Mr Rafferty acknowledged one of the biggest challenges for CSSs was developing a good relationship with customers – a new concept for the NHS that would grow in importance as CCGs became more sophisticated customers. He said the recent checkpoint exercise, which whittled down the number of CSSs to 23, had shown positive signs of customer focus.

Promising guidance on the next checkpoint would be published soon, he added: ‘The [CSS] offers are not as innovative as they need to be. They need greater commercial awareness and partnerships need to be explored more. But we have come a long way in a year and there is still a large amount of work to do. What’s different from April 2011 is the collective will of commissioning support staff to make it work and the understanding of the sophistication needed to ensure customers stay with them.’

In a speech challenging traditional thinking, HFMA Commissioning Finance Group chair Cathy Kennedy said a new style of governance was needed for CCGs. The NHS was used to the board being the decision maker, but CCGs are membership organisations and will be led by their council of members. ‘The members are at the top and they will decide what to delegate to the board that supports them,’ she said. ‘The council of members is the decision-maker and will be held to account by the NCB. We need to think about how we support it – to come to it at the right time and in the right way.’

Ms Kennedy is chief financial officer of North East Lincolnshire CCG, which aims to gain authorisation in the first wave this summer. She said the lack of rules about CCG governing is both ‘scary and exciting’. CCGs submitting authorisation bids had to get over the gaps in information – for example, on management allowances (which at the time had not been published).

‘We have to show how we plan in uncertainty,’ she said. ‘Isn’t that the reality of what we are dealing with anyway? The challenges we face in the next few years are going to look like this. There will be risks, assumptions, different plans at different times.’

Signs of strength

Mr Baumann said there were ‘difficult, challenging and exciting years ahead’. He was proud of the progress the NHS had made in creating greater financial stability. And though he acknowledged a small number of providers and commissioners faced significant financial challenges, overall the NHS was in a strong financial position.
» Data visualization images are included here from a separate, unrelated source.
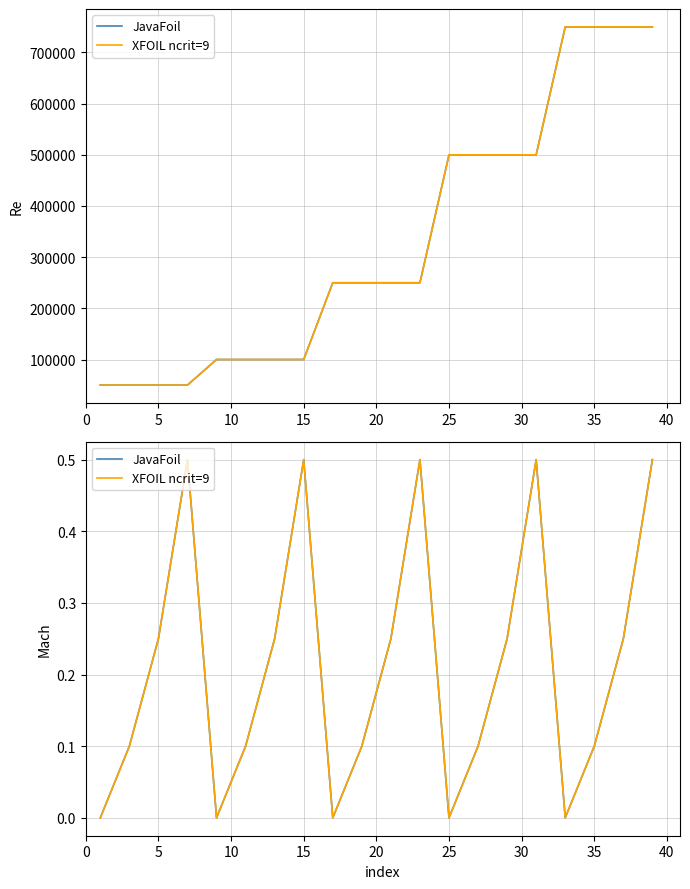

True or false: XFOIL ncrit=9 and JavaFoil cross at least once.

False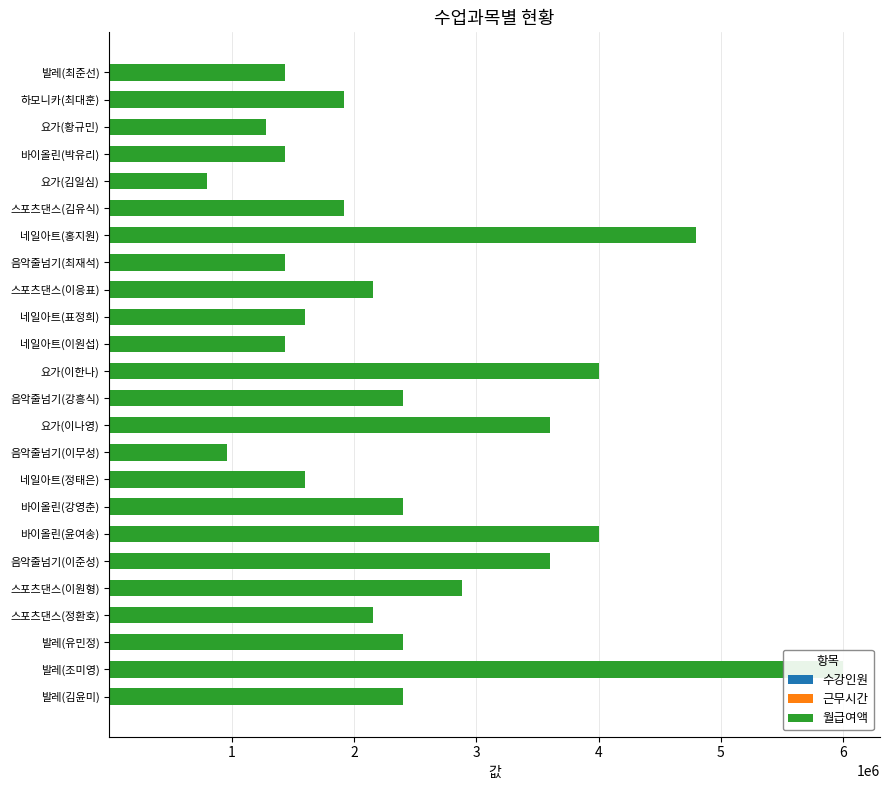

Between 스포츠댄스(이응표) and 스포츠댄스(김유식), which series saw the biggest shift?

월급여액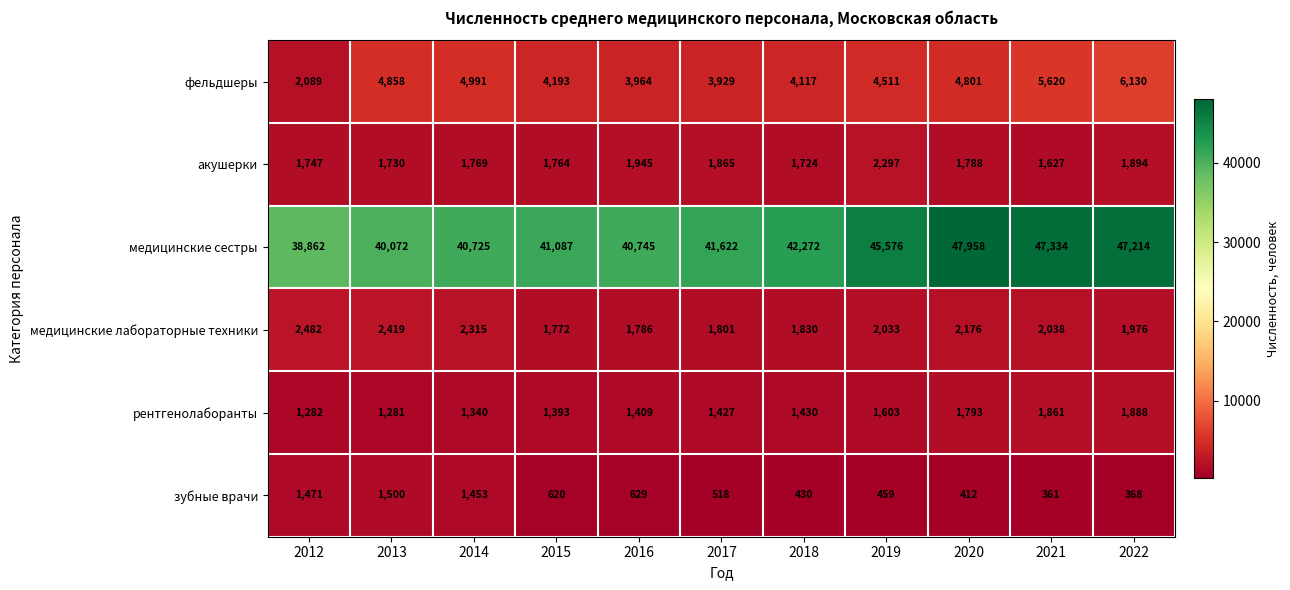

What is the difference between the maximum and minimum values in the фельдшеры series?

4041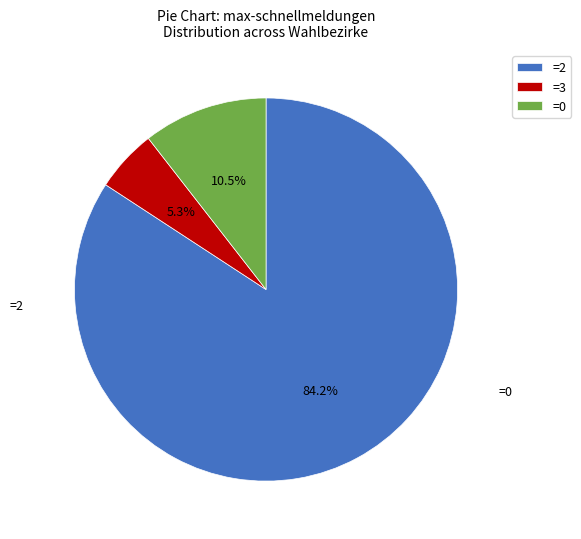

What is the largest slice in the pie chart?

=2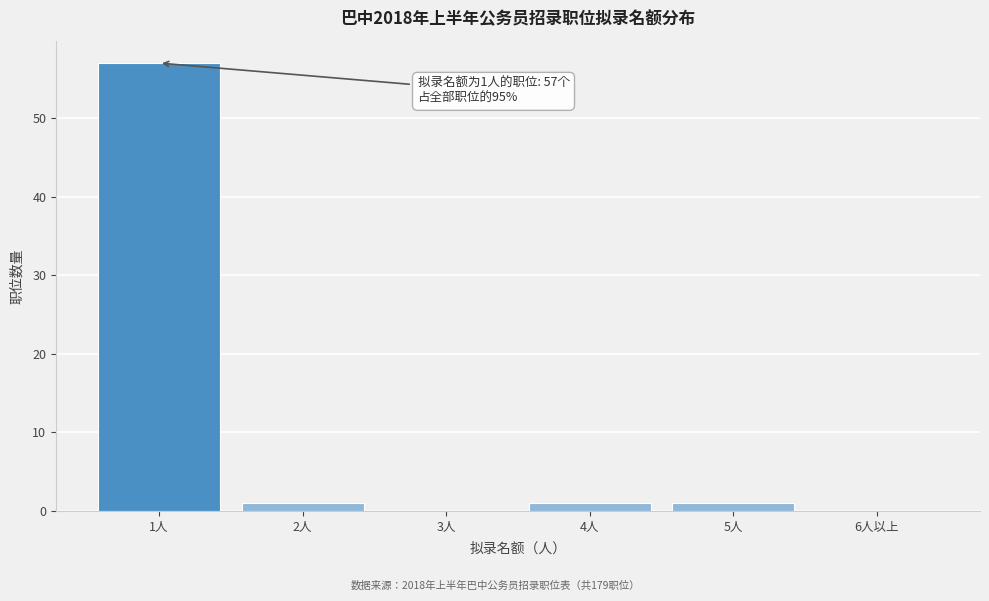

Reading left to right, what are all the values shown in this chart?

1人=57	2人=1	3人=0	4人=1	5人=1	6人以上=0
The creation of 2% headroom in primary care trust budgets by spending the money

non-recurrently was one of the best finance interventions in recent years, he said. Overall NHS England would produce a surplus of just over £1.5bn in 2011/12.
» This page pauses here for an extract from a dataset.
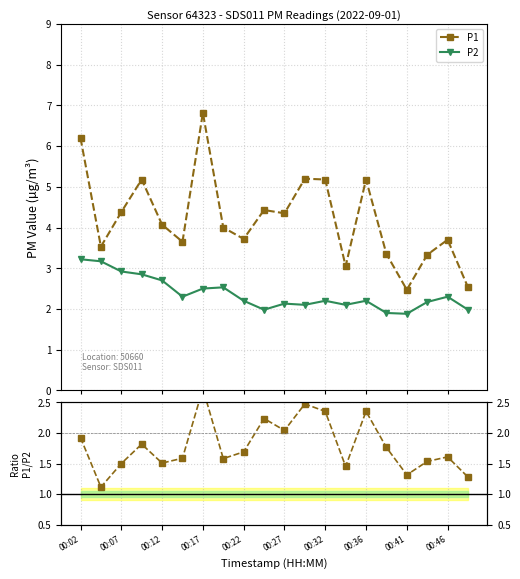

True or false: P1 and P1/P2 intersect in this chart.

False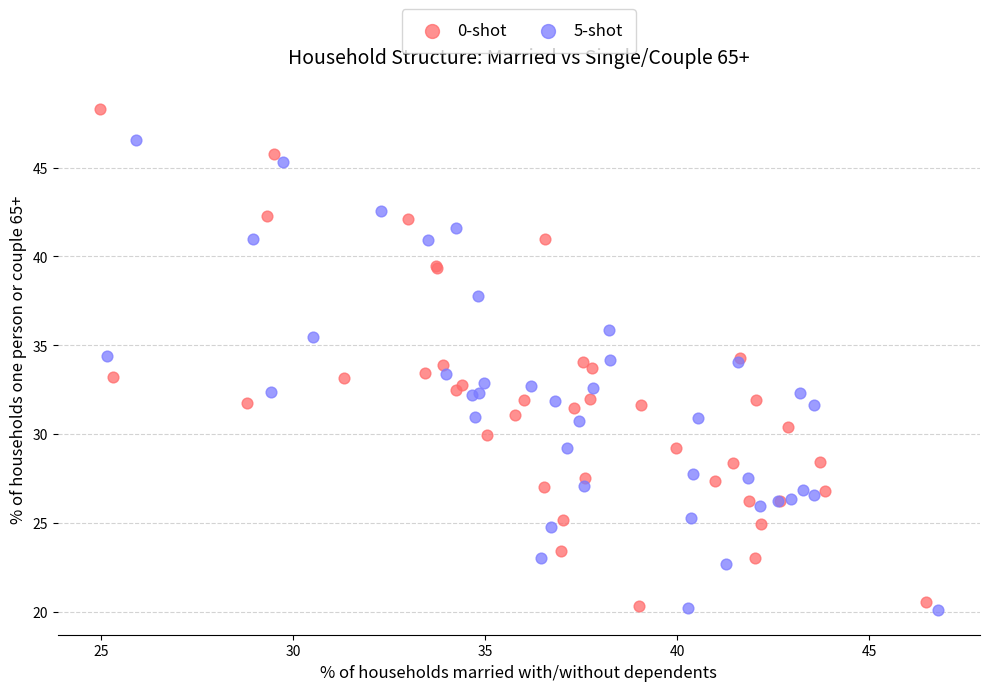

Which series reaches the maximum Y coordinate?

0-shot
He paid tribute to NHS deputy chief executive David Flory, who had made a major contribution to the transformation of the financial position. But he added: ‘We need to safeguard that legacy and meet patient demands in what is likely to be a prolonged period of tight resources. We need to create new ways of working and there is a central role for finance in making this happen. Our partnership with the HFMA will help us formulate a clear agenda together.’
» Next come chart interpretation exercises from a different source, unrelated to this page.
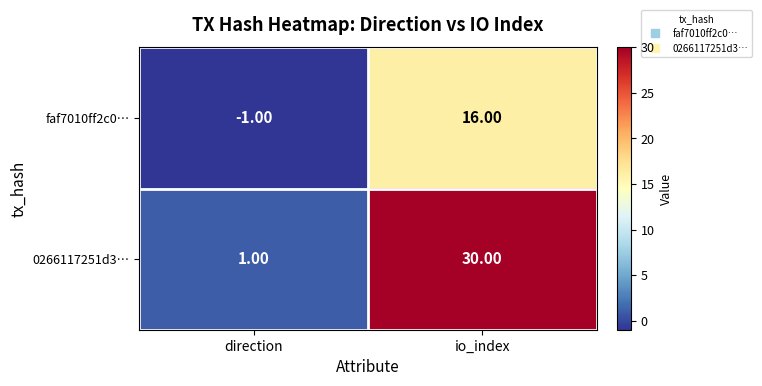

Between direction and io_index, which series saw the biggest shift?

0266117251d3…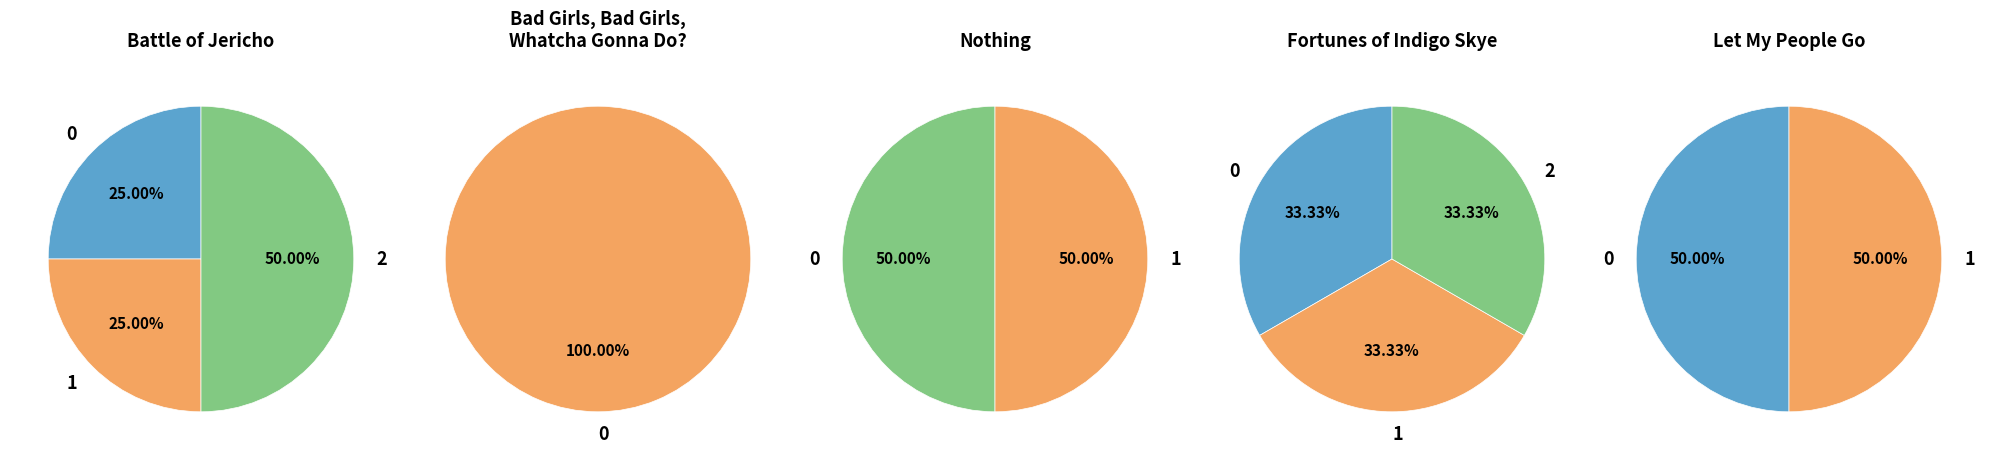

Is Bad Girls, Bad Girls, Whatcha Gonna Do? the majority of the pie?

No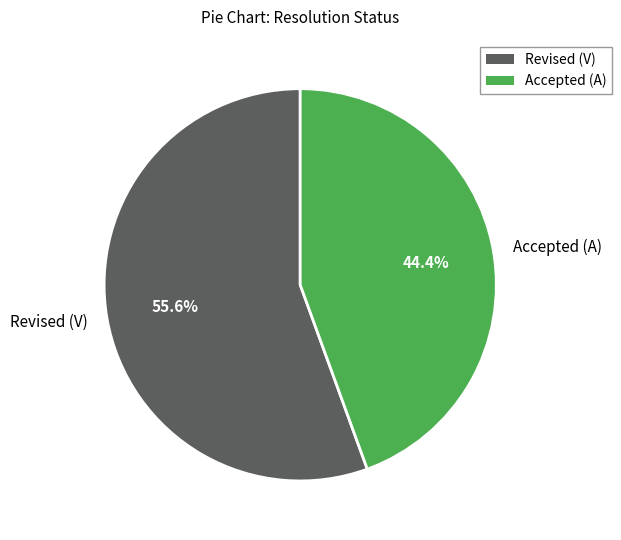

Do Accepted (A) and Revised (V) together represent more than half of the pie?

Yes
Transformational change rather than short-term measures was needed to drive up quality and ‘structurally reduce costs’. ‘This is difficult stuff. It requires bold decision-making and the changes in commissioning will be the ideal vehicle for that rather than the distraction from the main task of QIPP, as some say,’ he said.

Finance staff will be vital in supporting clinical commissioners – whether advising on QIPP plan costs, setting up new and robust governance arrangements, providing efficient payroll services or offering timely and relevant management information. But first they must address Mr Baumann’s five priorities to ensure strong, stable CCGs emerge.

Commissioning priorities at a glance

Mr Baumann set five priorities for the finance function in the run-up to implementing the new commissioning system next April:

  • CCGs should be set up with the financial experience and expertise to succeed.
  • CCGs must have access to a range of excellent support services.
  • The NCB must have the capability and capacity to support CCGs and directly commission £20bn worth of services.
  • Financial flows must support the QIPP agenda and not destabilise the system.
  • Coherent long-term financial strategies should be developed.